Through the key into a bag of rice, it'll suck the moisture out of it.Worked when I washed my phone my mistake.


----------



## ViperT4 (Jul 18, 2010)

I'm doing the same thing right now. Spending a little time in the basement is much better than spending ~$100 on one new key fob.

Key Fob Battery Replacement...w/pics - LS1GTO.com Forums


----------



## HP11 (Apr 11, 2009)

Life is too short....the transmitter was only 36 bucks when I bought mine.


----------



## SpicyRed06 (Feb 3, 2010)

I have read threads on here about replacing the battery etc.. and it sounds like a hassle. My dealer wanted over $300 for a new one. The battery in mine is dying rapidly and to avoid the whole thing I just got an aftermarket (Python) alarm with its own fob. It was about $250 with install and I never have to use the GTO key fob. Makes for a full pocket with the key and another fob, but you have the added security as well. 

*Note:* According to my shop guy, install was a huuuge bitch. Needed all sorts of extra relays etc. However he didn't charge me more.
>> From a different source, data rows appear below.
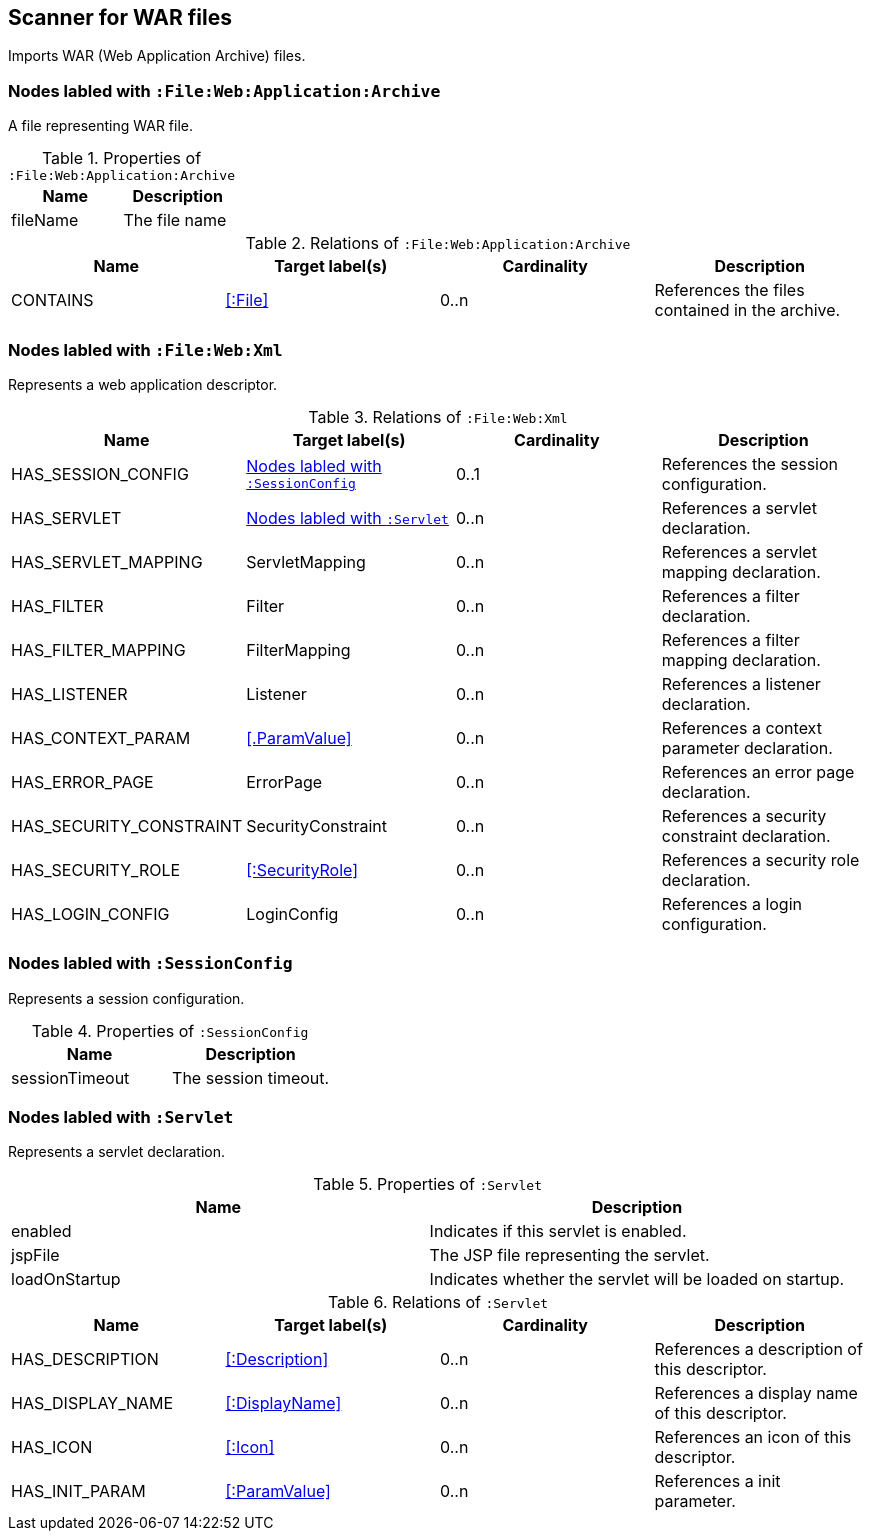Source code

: [[WarArchiveScanner]]
== Scanner for WAR files
Imports WAR (Web Application Archive) files.

=== Nodes labled with `:File:Web:Application:Archive`
A file representing WAR file.

.Properties of `:File:Web:Application:Archive`
[options="header"]
|====
| Name     | Description
| fileName | The file name
|====

.Relations of `:File:Web:Application:Archive`
[options="header"]
|====
| Name     | Target label(s) | Cardinality | Description
| CONTAINS | <<:File>>       | 0..n        | References the files contained in the archive.
|====

[[WebXmlScanner]]
=== Nodes labled with `:File:Web:Xml`
Represents a web application descriptor.

.Relations of `:File:Web:Xml`
[options="header"]
|====
| Name                    | Target label(s)     | Cardinality | Description
| HAS_SESSION_CONFIG      | <<:SessionConfig>>  | 0..1 | References the session configuration.
| HAS_SERVLET             | <<:Servlet>>        | 0..n | References a servlet declaration.
| HAS_SERVLET_MAPPING     | ServletMapping      | 0..n | References a servlet mapping declaration.
| HAS_FILTER              | Filter              | 0..n | References a filter declaration.
| HAS_FILTER_MAPPING      | FilterMapping       | 0..n | References a filter mapping declaration.
| HAS_LISTENER            | Listener            | 0..n | References a listener declaration.
| HAS_CONTEXT_PARAM       | <<.ParamValue>>     | 0..n | References a context parameter declaration.
| HAS_ERROR_PAGE          | ErrorPage           | 0..n | References an error page declaration.
| HAS_SECURITY_CONSTRAINT | SecurityConstraint  | 0..n | References a security constraint declaration.
| HAS_SECURITY_ROLE       | <<:SecurityRole>>   | 0..n | References a security role declaration.
| HAS_LOGIN_CONFIG        | LoginConfig         | 0..n | References a login configuration.
|====


[[:SessionConfig]]
=== Nodes labled with `:SessionConfig`
Represents a session configuration.

.Properties of `:SessionConfig`
[options="header"]
|====
| Name           | Description
| sessionTimeout | The session timeout.
|====


[[:Servlet]]
=== Nodes labled with `:Servlet`
Represents a servlet declaration.

.Properties of `:Servlet`
[options="header"]
|====
| Name          | Description
| enabled       | Indicates if this servlet is enabled.
| jspFile       | The JSP file representing the servlet.
| loadOnStartup | Indicates whether the servlet will be loaded on startup.
|====

.Relations of `:Servlet`
[options="header"]
|====
| Name     | Target label(s) | Cardinality | Description
| HAS_DESCRIPTION       | <<:Description>>                   | 0..n | References a description of this descriptor.
| HAS_DISPLAY_NAME      | <<:DisplayName>>                   | 0..n | References a display name of this descriptor.
| HAS_ICON              | <<:Icon>>                          | 0..n | References an icon of this descriptor.
| HAS_INIT_PARAM        | <<:ParamValue>>                    | 0..n | References a init parameter.
|====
Remote start is near impossible on our cars so I didn't go there. 

:cheers


----------



## 6shooter (Oct 2, 2012)

HP11 said:


> Life is too short....the transmitter was only 36 bucks when I bought mine.


Where'd you find a transmitter for that price?


----------



## PabloGTO (Dec 27, 2012)

Buddy whatever way u look at it ur in a tough spot, i lost my key the other day but i remembered a website, ikeyless.com, i bought a new key from them, and had a locksmith attempt to program it, he will have to reprogram ur ignition codes to work with the key because no one really caries those codes and for some reason gtos dont pare up with new keys... whatever u do DO NOT GET A USED KEY FOR THIS PROCESS, those keys once programmed will only work on one gto forever u cant reprogram them. The key with the battery will cost u 100$ having a teck program it for u will cost anywhere from 50 to 100 dollars, and the worst part of all... u have to hope someone is willing to go thru the trouble, those tecknitians, once they see what they r up against usually dont want to go thru the hastle

Sent from my LG-MS770 using AutoGuide.Com Free App


----------



## HP11 (Apr 11, 2009)

PabloGTO said:


> The key with the battery will cost u 100$ having a teck program it for u will cost anywhere from 50 to 100 dollars, and the worst part of all... u have to hope someone is willing to go thru the trouble, those tecknitians, once they see what they r up against usually dont want to go thru the hastle


This is an old thread and it's contents have been discussed many times here. Let me correct the misinformation you have added, however. The fob *does not * have to be programmed by a "teck" (I'm sure you mean "tech"). You'd have to have the metal part of the key cut by a locksmith but you can program the fob. Look it up.


6shooter said:


> Where'd you find a transmitter for that price?


At the Chevy dealership I go to. (Part #92123129) The price is from GM Parts Direct but if I print it out and take it to them, they'll match it.


----------